By Trina Roache
APTN National News
Family and friends of Chrisma Denny are asking a lot of questions about the young Mi’kmaq woman missing for two months.
They wonder where she is.
Is she alive?
They ask themselves what they could’ve done to help her – as family, as a community – and why did it take so long to report her missing?
After all, it was nearly two months before anyone noticed she was gone.
At age 23, it appears Chrisma Joy Denny slipped through the cracks.
She struggled with drug use, poverty, the child welfare system and homelessness. She’s described as “quiet”and “a loner.” She often took off to the nearby city of Sydney and as far as New Brunswick’s Elsipogtog First Nation, sometimes hitchhiking to get there.
Her father Keith Denny says it wasn’t unusual for Chrisma to go away for periods of time.
His other daughter Wasowek started asking around and couldn’t get a straight answer. It was last week, when they realized Chrisma hadn’t picked up any of her welfare cheques since September 11, that they made the call to police.
“I had a gut feeling,” says Keith. “I was worried about her and that’s when we reported her missing.”
Wednesday, close to 40 people from the Eskasoni First Nation gathered to ask the question – what do we do to find her?
“The family is putting up posters and through social media we’re sharing her picture all across Canada,” says Chrisma’s aunt, Elaine Denny. “I just hope that somebody recognizes her, alive, walking around, you know, and calls the police right away.”
“The family is pleading for the public’s help to get her face out there all over the province, and even all over the country,” says Eskasoni’s Chief Leroy Denny. “We’re asking for help from other First Nation communities.”
When Chrisma aged out of foster care at age 18, she had no place to go. Eskasoni is a tight knit community, but, like many First Nations, faces a housing shortage.
“There are apartments, but not enough, especially for young adults,” says Elaine Denny. “She was homeless and on welfare. She’s only 23 and she was on the streets, of course she’d be vulnerable to anything.”
Chrisma Denny, the latest name to appear in social media with the hashtag MMIW, wears all of the statistics that put Aboriginal women at risk.
“We want a public inquiry now. ASAP,” her aunt says. “We don’t want her to be put on the back burner…Aboriginal people are always put on the back burner. She’s a human, just like everybody else and we need her found.”
It’s clear at the meeting in Eskasoni that Chrisma has a large circle of family and friends that care about her.

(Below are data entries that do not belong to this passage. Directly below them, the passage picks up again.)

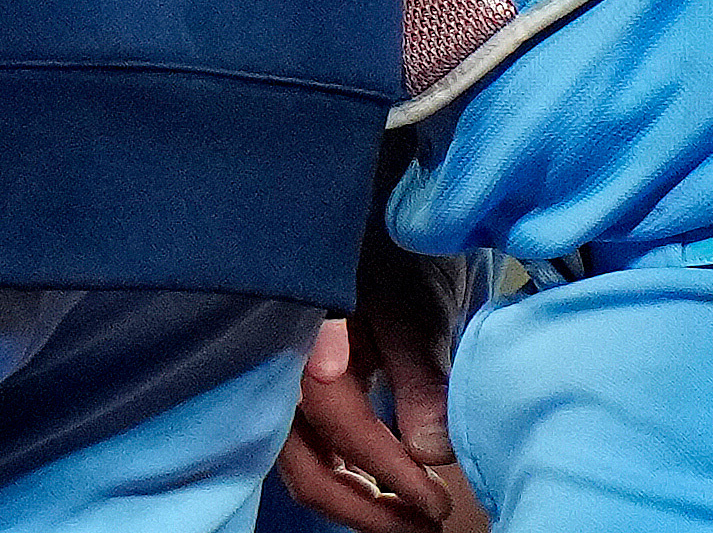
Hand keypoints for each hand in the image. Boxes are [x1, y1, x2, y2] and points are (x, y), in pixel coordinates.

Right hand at [275, 261, 479, 532]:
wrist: (381, 212)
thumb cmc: (396, 246)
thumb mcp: (418, 304)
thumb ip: (421, 374)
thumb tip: (430, 450)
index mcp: (303, 329)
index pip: (334, 414)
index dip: (383, 465)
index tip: (432, 502)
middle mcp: (280, 361)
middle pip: (303, 457)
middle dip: (363, 507)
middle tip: (422, 527)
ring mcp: (285, 377)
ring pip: (303, 461)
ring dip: (355, 499)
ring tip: (411, 520)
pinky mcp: (298, 386)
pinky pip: (310, 445)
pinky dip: (345, 474)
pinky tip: (384, 487)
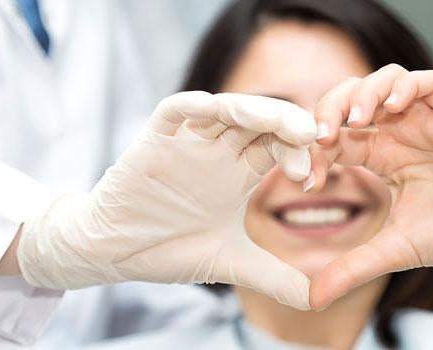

“She’s a daughter and she’s loved and we don’t need this finger pointing or to be judged at this time,” says Chief Denny. “It’s a life, a human being and we need help from the general public.”
The group sorts through rumours on Facebook and target places to post flyers, calling shelters and friendship centres from Cape Breton to Toronto.
Unable to sit still, Keith and Wasowek Denny get in their car to head out to look for her. They’ll drive around areas of Sydney posting flyers in stores and on lamp posts, hoping to find someone who’s seen her.
The major crime unit of Cape Breton police is working with the RCMP. No one is commenting on the investigation at this time.
Anyone with information can contact Cape Breton Regional Police at 902-563-5151, Eskasoni RCMP at 902-379-2822, or through CrimeStoppers.